Re: Are S&D hotrod pickups EMI shielded?
Poor shielding. I didn't fully understand the shielding concept when I did it months ago, so I didn't shield things properly. No grounding on them and poorly overall.
Here is the guitar, the pic from the cavity was before I grounded the pots, shielded the front partially and grounded the shielding:
Hi Sacco
Congrats, good looking guitar. I’d like to post some tips, as
a training exercise (per Mincer) when looking at circuits. I hope your control cavity probably does not look like the picture anymore, but the purpose of my post is an attempt to point out some problems with the photo of your control cavity as it was posted.
The first four problems are related to the grounding of the volume and tone pot internal resistors. If you look at the back of the pot, with the lugs up, #1 is on the left, #3 is on the right. For a modern Les Paul wiring, #1 lug should be soldered to the pot case, or somehow soldered to the ground circuit. Check out other wired Les Paul style control cavities on the web. NOTE: For 50’s vintage PAF wiring, the tone pot ground and cap is soldered differently to the volume lugs. But that’s a different conversation.
The next problems are associated with ground loops, study up on them. As the cavity is wired, when I last checked, you have a huge ground loop with 4 wires connecting all four pots. Only three can be linked. (And depending on how ground wires go to and back from the switch even less). You must maintain a linear ground path from the jack, through the pots, to the switch (and maybe back to a pot). No loops.
Also, if only one or more of the pots, or cable shielding contacts the cavity foil (the foil appears to be grounded to the jack) you will create other ground loops at each point where they contact. Ground loops act like antennas and pickup noise. The cavity foil may cause more harm than good at this point. BTW most/all vintage Les Paul’s don’t have shielded cavities.
The next problem area appears to be the string ground. The wire that comes from the string bridge should connect to the ground circuit. If the short black wire just above the Bridge volume pot is the bridge ground it looks like it could be connected to the Bridge volume + lug. If that is true, then it needs to be reconnected to the back of a pot. To test this, use your meter and connect it to the strings you should get continuity from the strings to the ground lug of the jack. (Which is the dangerous part of electric guitars on “live unfamiliar stages” where amps or mics might be connected to power outlets with powered/grounded/polarity differences, there’s ways to protect yourself, but get this noise free first).
It’s difficult to see how/where the pot ground is connected to the jack ground. I see the braided Selector Ground attached to the Jack but I can’t identify where the pots are connected to the Jack ground. The Selector Ground looks like braid, you need to be careful that it doesn’t touch something already grounded (like the foil, creating another ground loop and more noise).
If you’re cavity still looks like the photo, then I think the easy fix to all this is totally remove a ground wire from the back of one tone pot AND its respective volume pot. Connect the tone pot case to the jack ground. Disconnect the switch ground from the Jack and attach it to the volume pot case where you just disconnected from it tone pot case. You should now have a ground circuit that runs from the jack to each pot and up to the switch, its linear, there are no loops. Ground the #1 lug to its case for all four pots, and pay attention to the string ground, it needs to be soldered to the ground circuit.
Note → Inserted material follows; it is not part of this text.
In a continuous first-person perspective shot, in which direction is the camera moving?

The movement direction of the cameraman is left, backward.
In the end, there should be a linear ground circuit, the string ground should be attached anywhere to the circuit. Each pickup wire shield should be carefully soldered to the ground circuit (so you don’t accidently melt/penetrate the insulation and short to the pickup hot wire). And one side of each pot resister should be connected to ground.
BTW, you have a non-electrical problem with intonation because of how the locking nut is installed. The Floyd Rose style locking nuts are tricky to install. The neck needs to be routed/shaped so that there is an exact 90 degree angle between the base of the nut and the vertical end of the fingerboard. It looks like the bridge edge of the nut is tilting away from the fingerboard (IE the nut base is on the same angle as the headstock). Your string length is now not the same as the fret scale length especially at the first fret.